Les larmes amères de Petra von Kant, de Rainer Werner Fassbinder, au théâtre de l’Athénée Louis-Jouvet. On avait vu (et aimé) naguère la version film. Fassbinder en avait aussi fait une version théâtre, aujourd’hui montée par Philippe Calvario, et c’est une réussite.

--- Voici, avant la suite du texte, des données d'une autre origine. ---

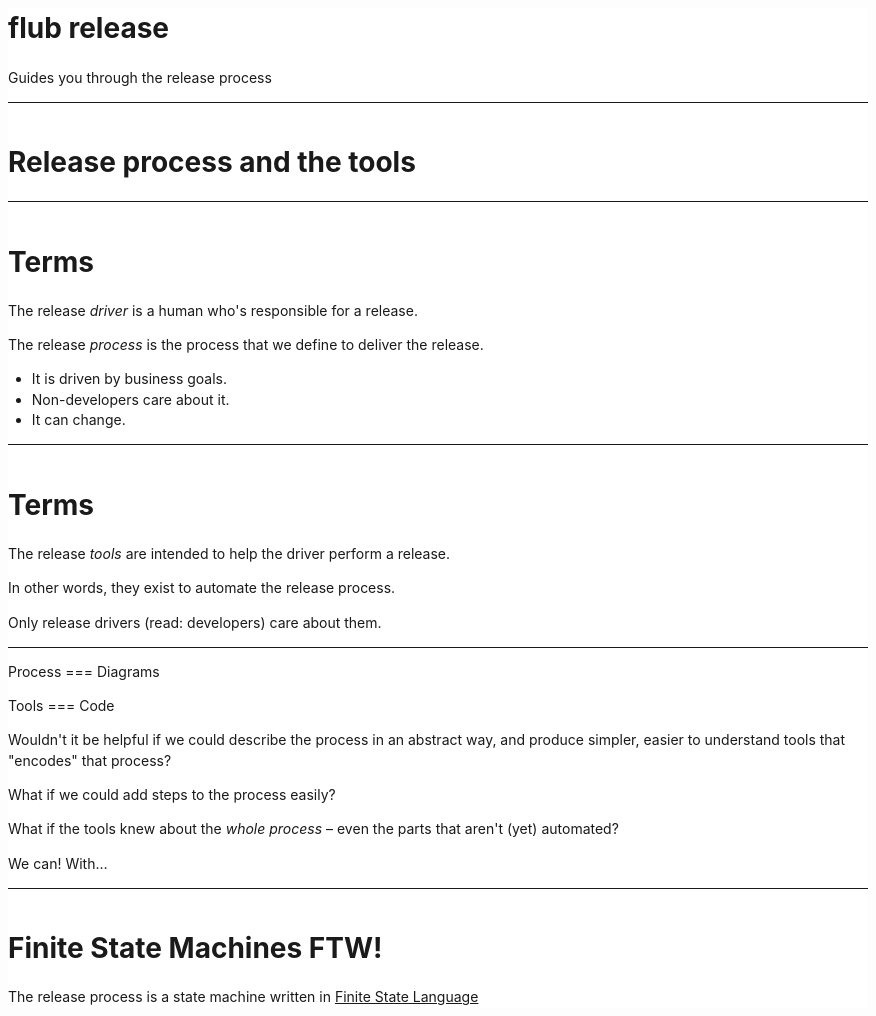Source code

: 
# flub release

Guides you through the release process

---



# Release process and the tools

---

# Terms

The release _driver_ is a human who's responsible for a release.

The release _process_ is the process that we define to deliver the release.

* It is driven by business goals.
* Non-developers care about it.
* It can change.

---

# Terms

The release _tools_ are intended to help the driver perform a release.

In other words, they exist to automate the release process.

Only release drivers (read: developers) care about them.

---

Process === Diagrams

Tools === Code

Wouldn't it be helpful if we could describe the process in an abstract way, and produce simpler, easier to understand
tools that "encodes" that process?

What if we could add steps to the process easily?

What if the tools knew about the _whole process_ – even the parts that aren't (yet) automated?

We can! With…

---

# Finite State Machines FTW!

The release process is a state machine written in [Finite State Language](https://fsl.tools/)
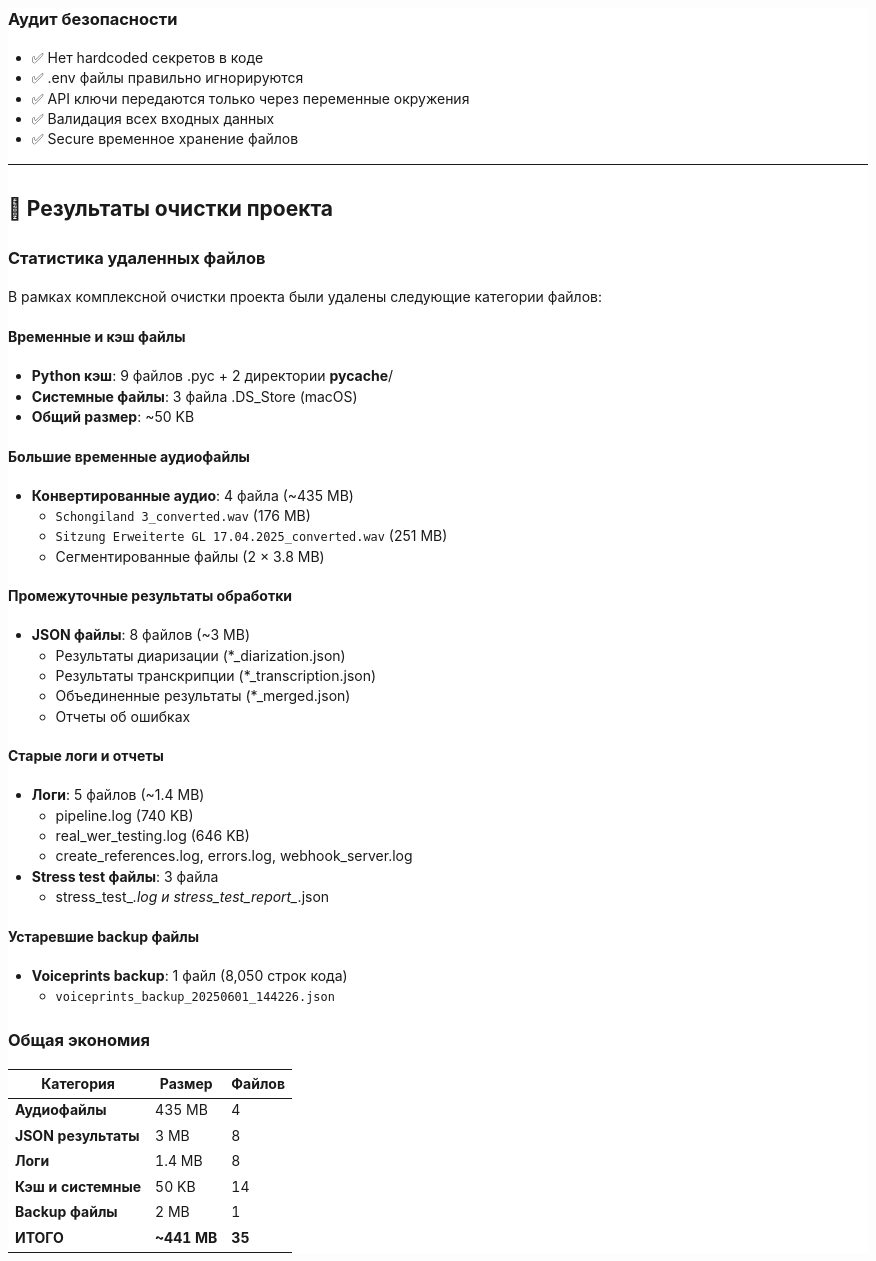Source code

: ### Аудит безопасности
- ✅ Нет hardcoded секретов в коде
- ✅ .env файлы правильно игнорируются
- ✅ API ключи передаются только через переменные окружения
- ✅ Валидация всех входных данных
- ✅ Secure временное хранение файлов

---

## 🧹 Результаты очистки проекта

### Статистика удаленных файлов
В рамках комплексной очистки проекта были удалены следующие категории файлов:

#### Временные и кэш файлы
- **Python кэш**: 9 файлов .pyc + 2 директории __pycache__/
- **Системные файлы**: 3 файла .DS_Store (macOS)
- **Общий размер**: ~50 KB

#### Большие временные аудиофайлы
- **Конвертированные аудио**: 4 файла (~435 MB)
  - `Schongiland 3_converted.wav` (176 MB)
  - `Sitzung Erweiterte GL 17.04.2025_converted.wav` (251 MB)
  - Сегментированные файлы (2 × 3.8 MB)

#### Промежуточные результаты обработки
- **JSON файлы**: 8 файлов (~3 MB)
  - Результаты диаризации (*_diarization.json)
  - Результаты транскрипции (*_transcription.json)
  - Объединенные результаты (*_merged.json)
  - Отчеты об ошибках

#### Старые логи и отчеты
- **Логи**: 5 файлов (~1.4 MB)
  - pipeline.log (740 KB)
  - real_wer_testing.log (646 KB)
  - create_references.log, errors.log, webhook_server.log
- **Stress test файлы**: 3 файла
  - stress_test_*.log и stress_test_report_*.json

#### Устаревшие backup файлы
- **Voiceprints backup**: 1 файл (8,050 строк кода)
  - `voiceprints_backup_20250601_144226.json`

### Общая экономия
| Категория | Размер | Файлов |
|-----------|--------|--------|
| **Аудиофайлы** | 435 MB | 4 |
| **JSON результаты** | 3 MB | 8 |
| **Логи** | 1.4 MB | 8 |
| **Кэш и системные** | 50 KB | 14 |
| **Backup файлы** | 2 MB | 1 |
| **ИТОГО** | **~441 MB** | **35** |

Ce n’est pas l’histoire elle-même qui m’a séduit : une créatrice de mode de fort caractère (on la voit au début maltraiter son assistante) tombe follement amoureuse d’une jeune femme venue chercher du travail. Elle se retrouve complètement déstabilisée par cette passion dévorante, et on assiste à sa terrible dégringolade psychologique et sociale. On a déjà vu ça, et certains d’entre nous l’ont aussi vécu. C’est l’immense qualité des comédiennes qui m’a conquis. Je citerai en particulier Maruschka Detmers dans le rôle-titre, Julie Harnois (Karin, l’amour de Petra), Alix Riemer (la fille de Petra), toutes extraordinaires de justesse, et Carole Massana, qui joue l’intendante de Petra dans un rôle quasiment muet, ce qui, quelque part, est peut-être encore plus difficile.
Ces performances d’actrices valent le déplacement. Ça se donne jusqu’au 9 juin.